• Textauszug
==============================

FC Bayern ohne Lebensversicherungen: Was in der Mannschaft wirklich fehlt

Der FC Bayern stolpert im Titelrennen, verliert mit 1:3 gegen Leipzig und gibt dabei erneut eine Führung aus der Hand. "Wir brechen dann weg wie in vielen anderen Spielen – zufällig passiert das nicht!"
von  Patrick Strasser
Vollkommen bedient: Die Bayern um de Ligt, Kimmich und Müller (v.l.) nach dem 1:3-Debakel gegen RB Leipzig.
Vollkommen bedient: Die Bayern um de Ligt, Kimmich und Müller (v.l.) nach dem 1:3-Debakel gegen RB Leipzig. © sampics/Augenklick

München - Die guten, teils sehr guten alten Zeiten waren am Samstagabend alle im Stadion. Arjen Robben und Franck Ribéry, die Helden des Triples 2013, herzten und umarmten sich. Bundestrainer Hansi Flick saß auf der Vip-Tribüne der Allianz Arena neben Urgestein und Fanliebling Hermann Gerland. 2020 holten sie gemeinsam das Triple plus drei Bonus-Titel. Doch die Erfolge sind verblasst, die Realität bedrückend. Aschfahl und versteinert rutschten weitere Granden der Vereinsgeschichte am Ende des 1:3 gegen RB Leipzig in ihre roten Sessel.

FC Bayern hat gerade eine Baustelle zu viel

Hier Oliver Kahn, der Vorstandschef und Sportvorstand Hasan Salihamidzic, Champions-League-Sieger von 2001. Dort Uli Hoeneß und Karl-Heinz Rummenigge, die Macher von einst. Wer aus dem Bosse-Quartett wirklich Vergangenheit und wer die Zukunft des Vereins sein wird, lässt sich nicht klar sagen. Aber das ist nur eine der vielen Baustellen aktuell, auf der bei der Aufsichtsratssitzung am 30. Mai Hand angelegt werden soll.

==============================

• Rohdaten
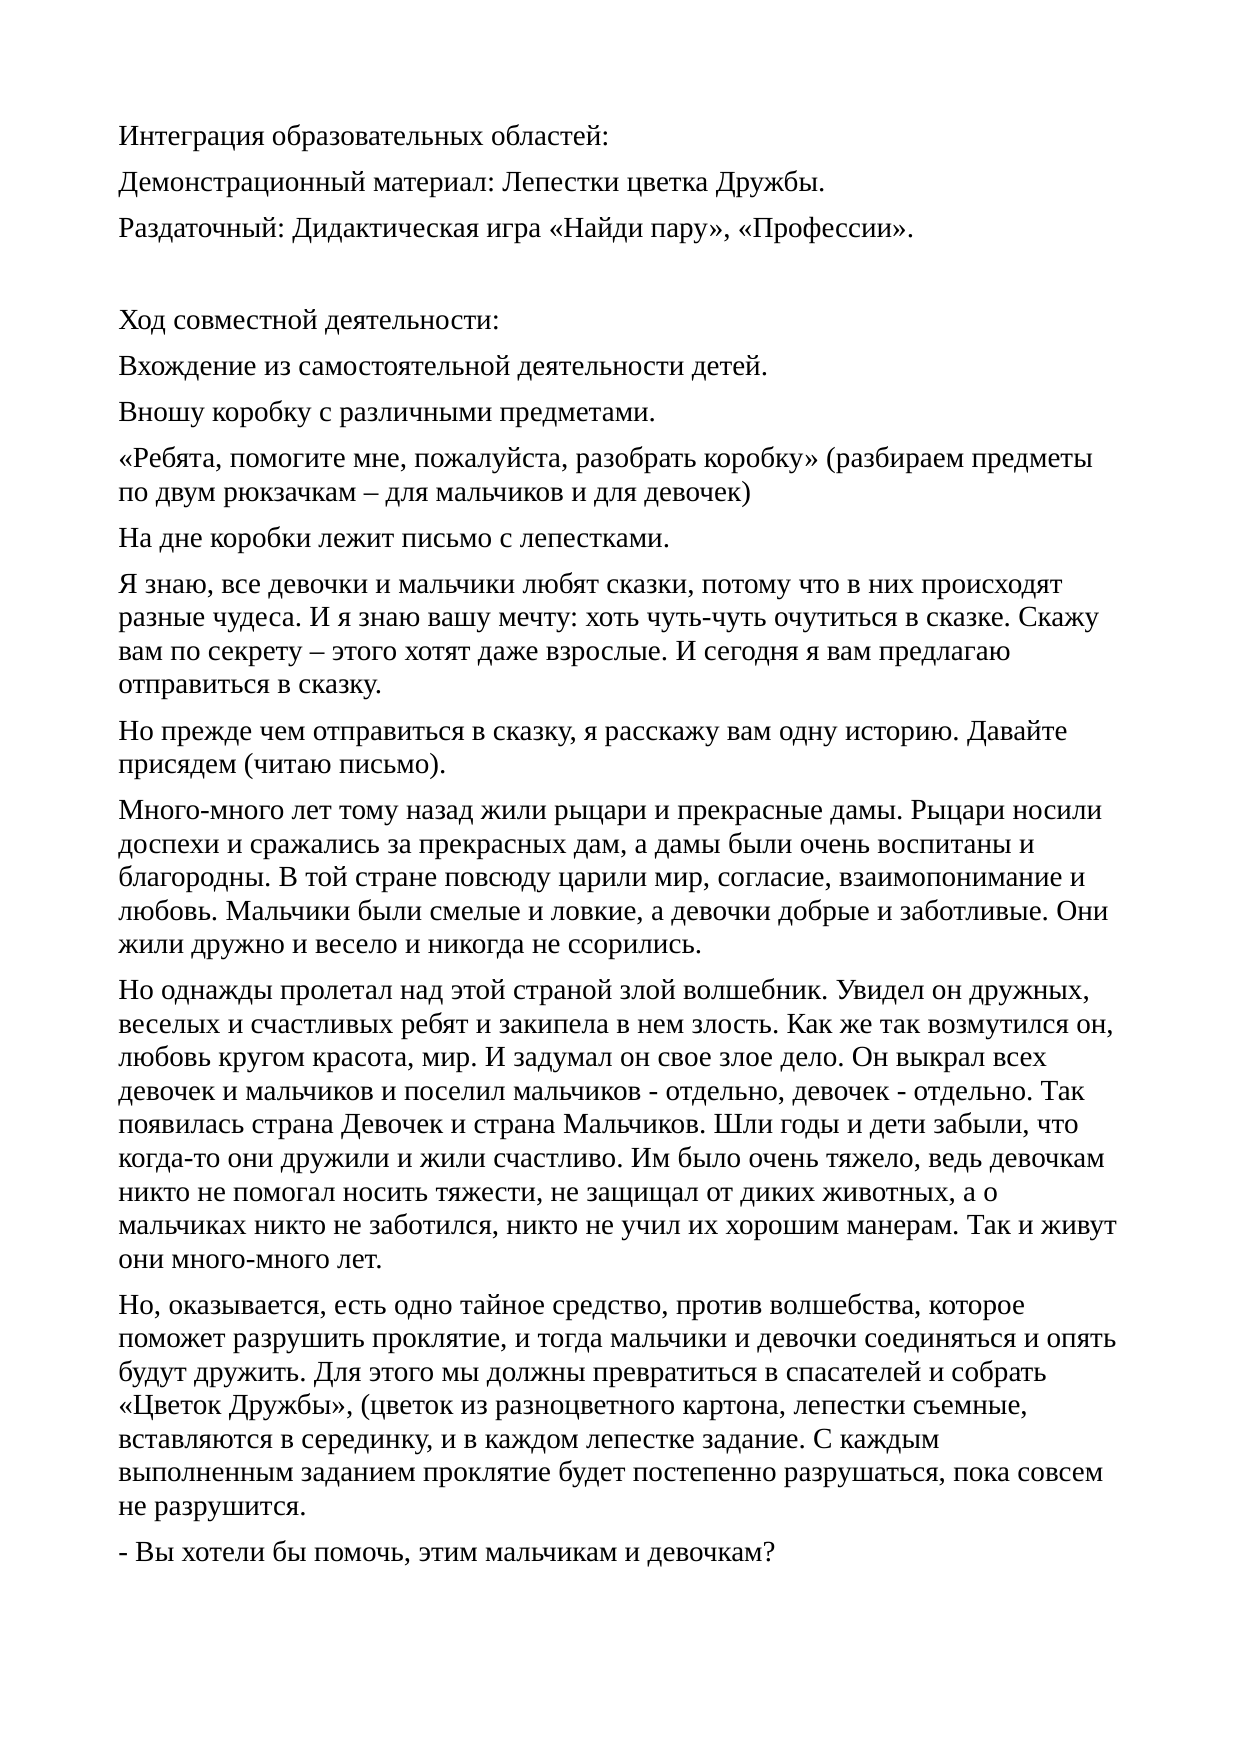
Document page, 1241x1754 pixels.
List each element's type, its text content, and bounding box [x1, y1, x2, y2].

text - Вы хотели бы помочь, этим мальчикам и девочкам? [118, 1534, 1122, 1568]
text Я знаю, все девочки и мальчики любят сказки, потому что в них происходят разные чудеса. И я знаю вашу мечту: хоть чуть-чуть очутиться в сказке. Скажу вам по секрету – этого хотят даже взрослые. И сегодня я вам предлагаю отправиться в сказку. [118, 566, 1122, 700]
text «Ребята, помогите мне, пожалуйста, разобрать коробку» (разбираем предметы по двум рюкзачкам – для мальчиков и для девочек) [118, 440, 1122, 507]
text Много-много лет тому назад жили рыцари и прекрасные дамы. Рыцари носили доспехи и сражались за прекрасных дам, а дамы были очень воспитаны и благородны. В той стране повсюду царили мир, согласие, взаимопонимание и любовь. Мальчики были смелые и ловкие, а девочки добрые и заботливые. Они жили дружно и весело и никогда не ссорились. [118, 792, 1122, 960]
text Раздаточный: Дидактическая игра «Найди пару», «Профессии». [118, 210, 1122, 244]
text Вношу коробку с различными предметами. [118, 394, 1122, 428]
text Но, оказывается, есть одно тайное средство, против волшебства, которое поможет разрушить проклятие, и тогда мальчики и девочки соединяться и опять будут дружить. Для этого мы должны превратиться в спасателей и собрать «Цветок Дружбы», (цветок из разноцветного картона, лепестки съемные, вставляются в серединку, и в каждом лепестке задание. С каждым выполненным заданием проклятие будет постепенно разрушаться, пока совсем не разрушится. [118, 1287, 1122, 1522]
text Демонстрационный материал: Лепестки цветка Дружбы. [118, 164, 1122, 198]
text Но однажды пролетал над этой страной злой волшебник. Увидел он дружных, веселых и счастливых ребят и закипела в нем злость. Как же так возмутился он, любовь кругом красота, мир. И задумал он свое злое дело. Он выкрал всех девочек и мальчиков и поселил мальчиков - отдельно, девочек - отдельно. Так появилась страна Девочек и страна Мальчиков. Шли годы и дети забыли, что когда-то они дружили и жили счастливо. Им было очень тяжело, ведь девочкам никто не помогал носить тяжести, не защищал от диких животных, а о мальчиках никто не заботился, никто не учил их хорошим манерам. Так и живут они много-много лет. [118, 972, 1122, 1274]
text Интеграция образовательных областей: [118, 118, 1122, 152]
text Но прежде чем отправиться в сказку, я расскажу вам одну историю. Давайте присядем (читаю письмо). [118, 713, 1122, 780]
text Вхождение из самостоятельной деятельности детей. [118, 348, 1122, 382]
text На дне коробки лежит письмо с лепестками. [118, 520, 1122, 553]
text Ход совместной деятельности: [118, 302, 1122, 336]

==============================

Der Bericht über den FC Bayern behauptet, die guten alten Zeiten seien am Samstagabend alle im Stadion gewesen. Erläutere, womit der Text diese Aussage begründet.

• Lösung
Im Stadion waren Arjen Robben und Franck Ribéry, die Helden des Triples 2013. Auf der Vip-Tribüne saß Bundestrainer Hansi Flick neben Hermann Gerland, und mit ihm zusammen gewann er 2020 das Triple plus drei Bonus-Titel. Zudem waren weitere Granden der Vereinsgeschichte anwesend: Oliver Kahn, Hasan Salihamidzic als Champions-League-Sieger von 2001 sowie Uli Hoeneß und Karl-Heinz Rummenigge als die Macher von einst.